Source document START

Attachment A provides an overview of the current Public Entity program, renewal options and estimated associated premiums, and the agency’s loss history.  The Recommended Program, Option A, includes total limits of $300 million with $8 million retention and provides terrorism coverage at all levels.  Attachment B shows the tentative Public Entity program carriers selected and program structure.

 

Determination_Of_Safety_Impact
DETERMINATION OF SAFETY IMPACT

 

Approval of this recommendation will not impact the safety of Metro's patrons or employees.

 

Financial_Impact
FINANCIAL IMPACT

 

Funding for eleven months of  $6.3 million for this action is included in the FY20 budget in cost center 0531, Risk Management - Non Departmental Costs, under projects 300022 - Rail Operations - Blue Line, 300033 - Rail Operations - Green Line, 300044 - Rail Operations - Red Line, 300055 - Gold Line, 300066 - Rail Operations - Expo Line, 301012 - Metro Orange Line, 306001 - Operations Transportation, 320011 - Union Station, and 405533 - Commuter Rail in account 50602 (Ins Prem For Gen Liability).  Additional funds required to cover premium costs beyond FY20 budgeted amounts will be addressed by fund reallocations during the year.

Source document END
Listed entries START

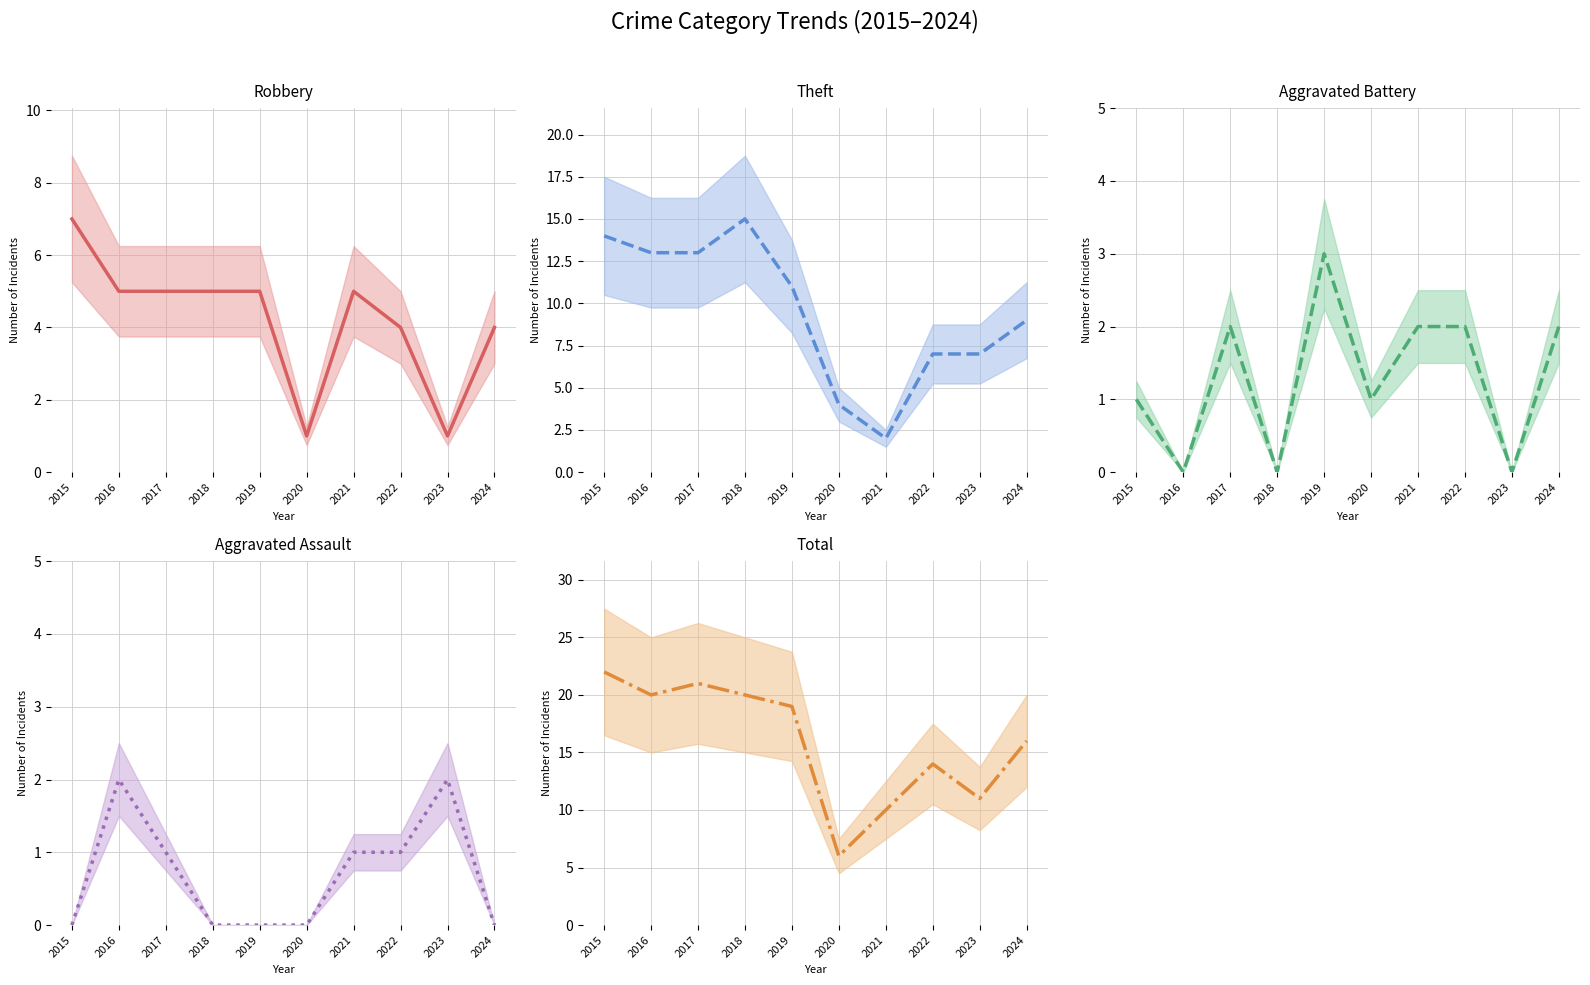

Count the number of data series in this chart.

5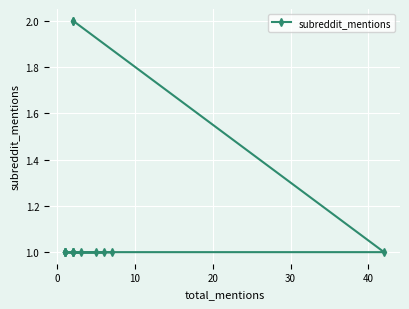

Reading right to left, extract all data points from this chart.

1	1	1	1	1	1	1	1	1	1	1	1	1	1	2	2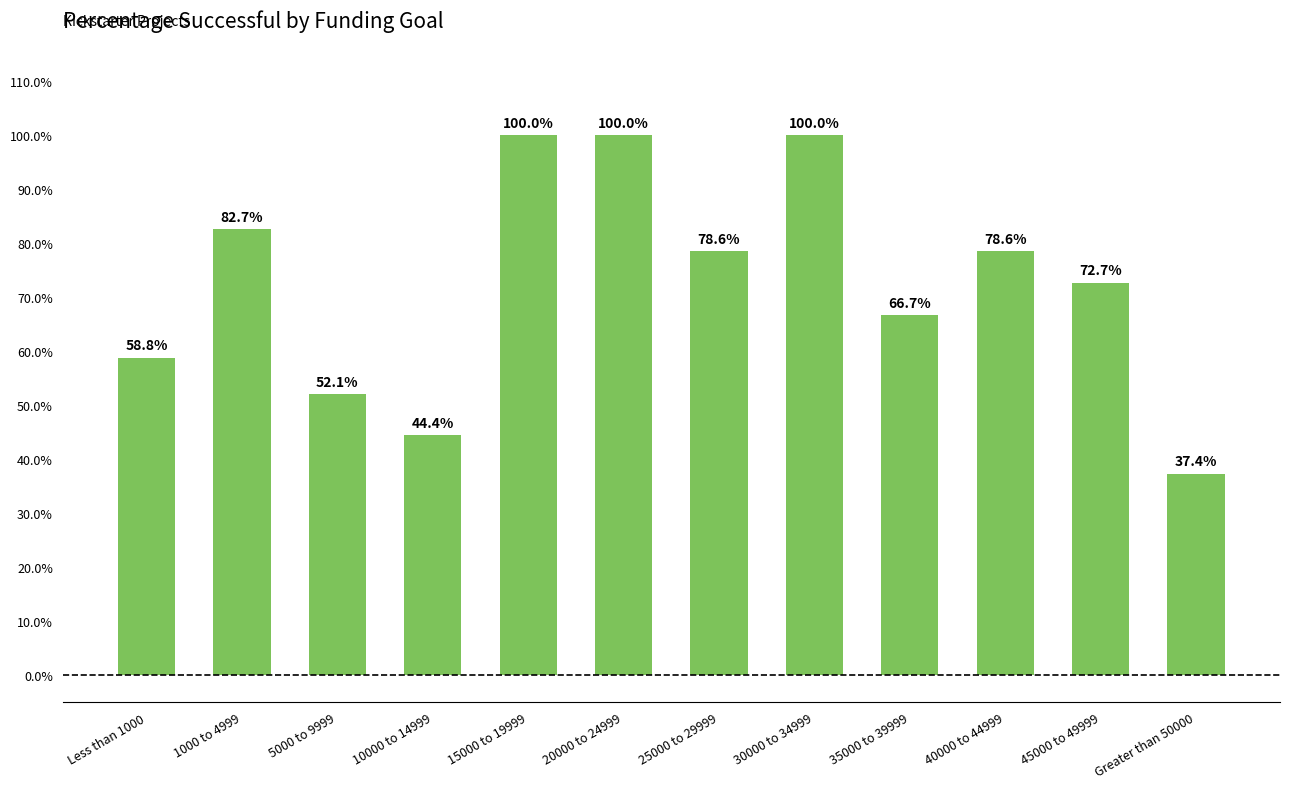

What is the change in value from 10000 to 14999 to 35000 to 39999?

+0.2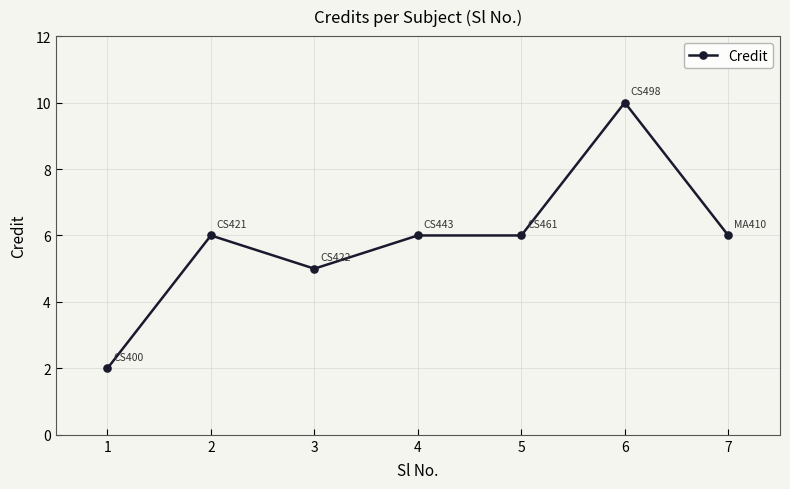

Reading left to right, what are all the values shown in this chart?

2	6	5	6	6	10	6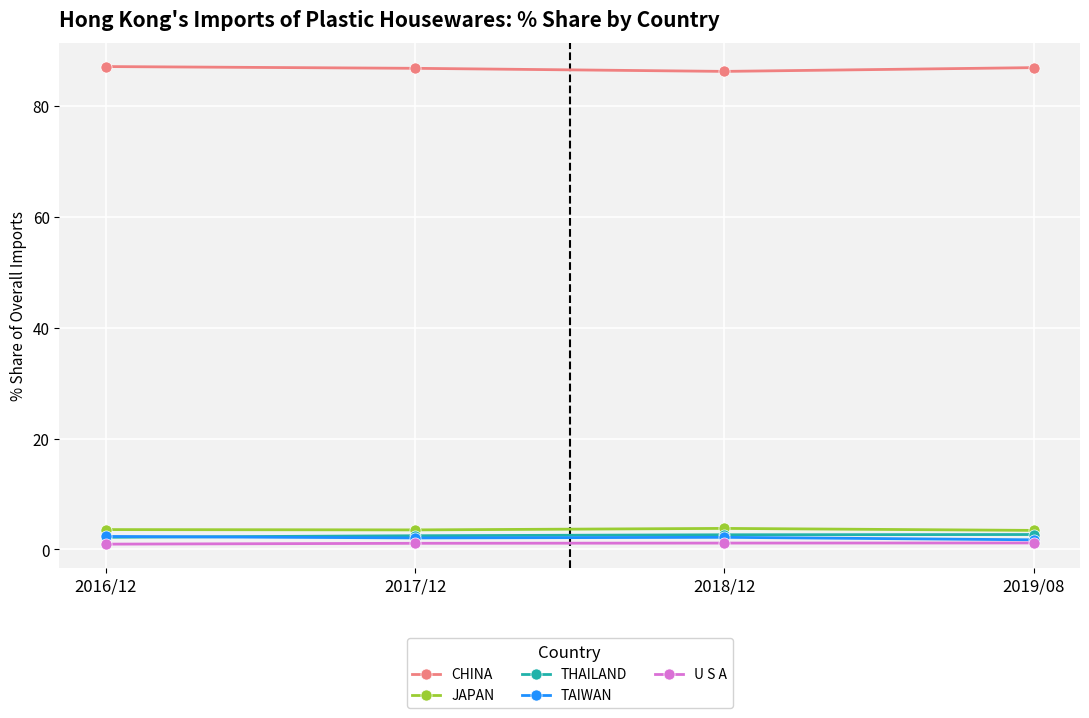

Which series has the largest total across all categories?

CHINA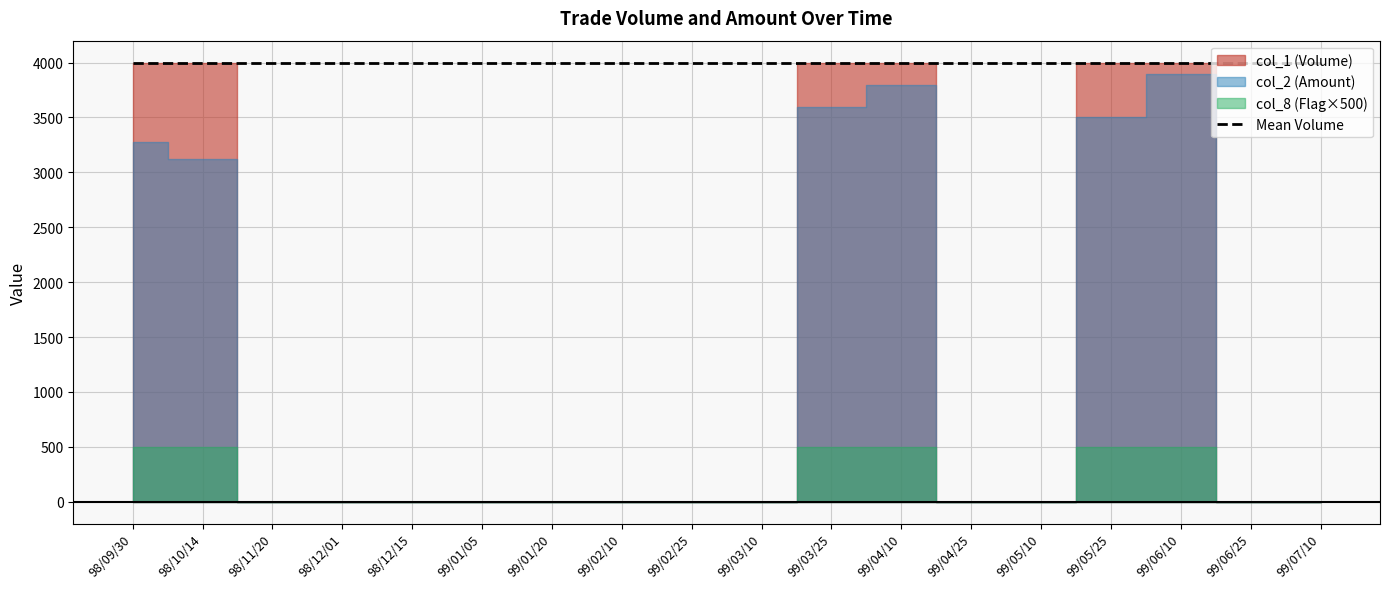

The value of col_1 (Volume) at 98/12/01 is 0. True or false?

True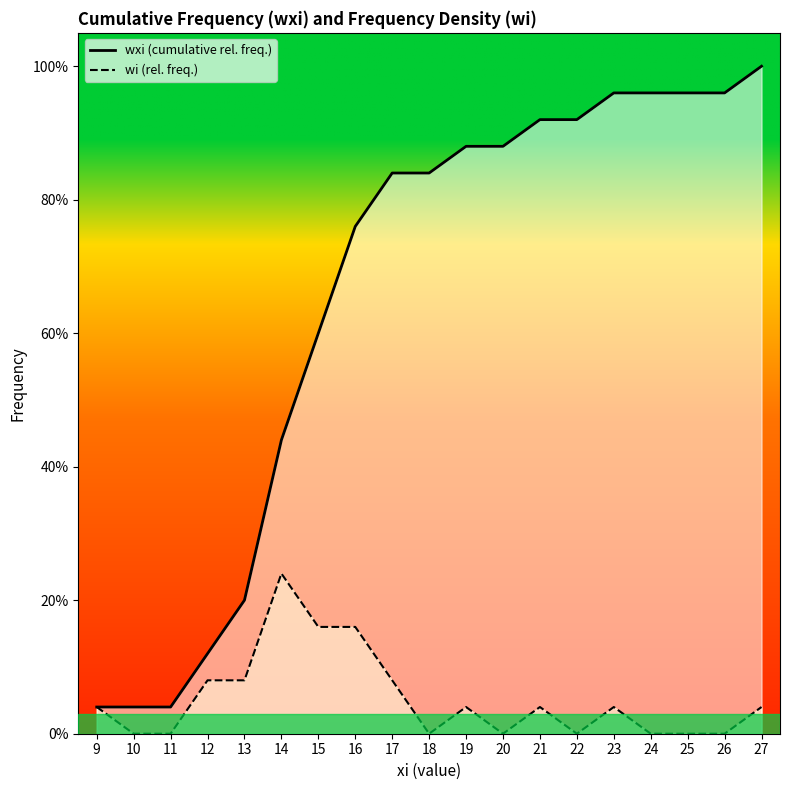

At which category is the sum across all series the highest?

27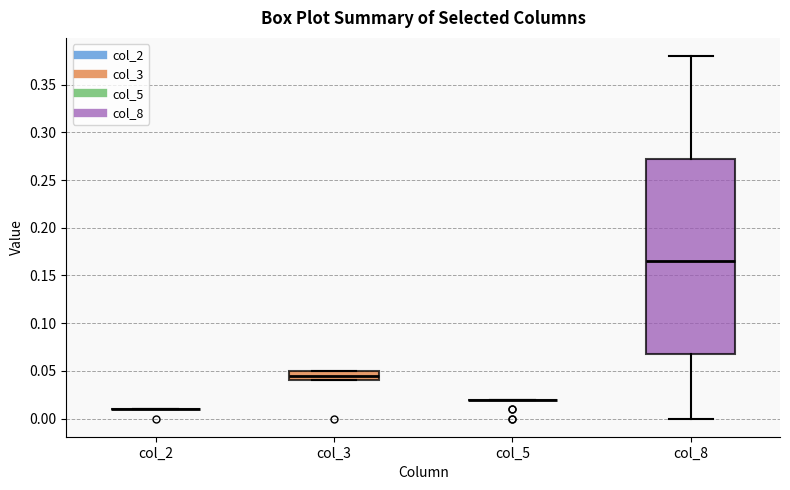

Reading left to right, read every box against the y-axis: the position of its median line, the range the box covers, and the ends of its whiskers. The values are not printed on the chart, so give them approximately, as read against the axis.

col_2: box collapsed to a line at 0.010, whiskers 0.010 to 0.010
col_3: median 0.045, box 0.040 to 0.050, whiskers 0.040 to 0.050
col_5: box collapsed to a line at 0.020, whiskers 0.020 to 0.020
col_8: median 0.165, box 0.070 to 0.275, whiskers 0.000 to 0.380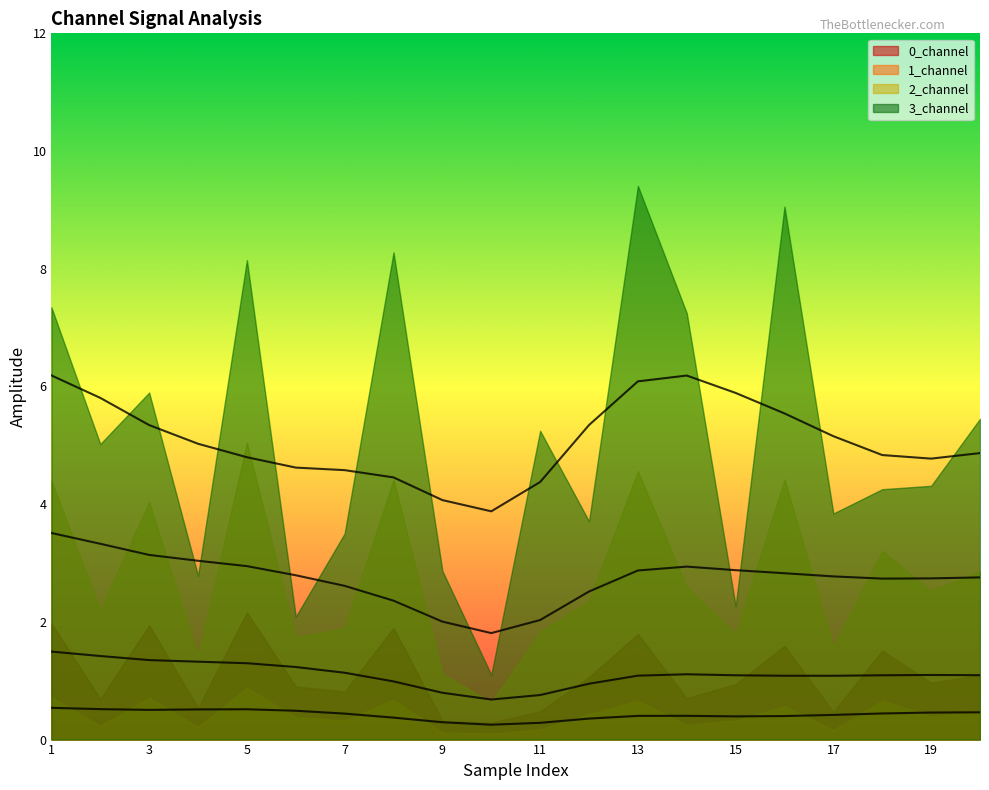

True or false: 2_channel has a value of 1.8 at 11.

True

Listed entries END

Exercises:
- 1) Copy the stretch of the Metro insurance report from "Funding for eleven" through "during the year.".
- 2) According to the Metro insurance report, how will premium costs that go beyond the FY20 budgeted amounts be handled?
The data has no connection to the Metro insurance report.

Per-task answers:
- 1)
Funding for eleven months of  $6.3 million for this action is included in the FY20 budget in cost center 0531, Risk Management - Non Departmental Costs, under projects 300022 - Rail Operations - Blue Line, 300033 - Rail Operations - Green Line, 300044 - Rail Operations - Red Line, 300055 - Gold Line, 300066 - Rail Operations - Expo Line, 301012 - Metro Orange Line, 306001 - Operations Transportation, 320011 - Union Station, and 405533 - Commuter Rail in account 50602 (Ins Prem For Gen Liability).  Additional funds required to cover premium costs beyond FY20 budgeted amounts will be addressed by fund reallocations during the year.

- 2) They will be covered by reallocating funds during the year.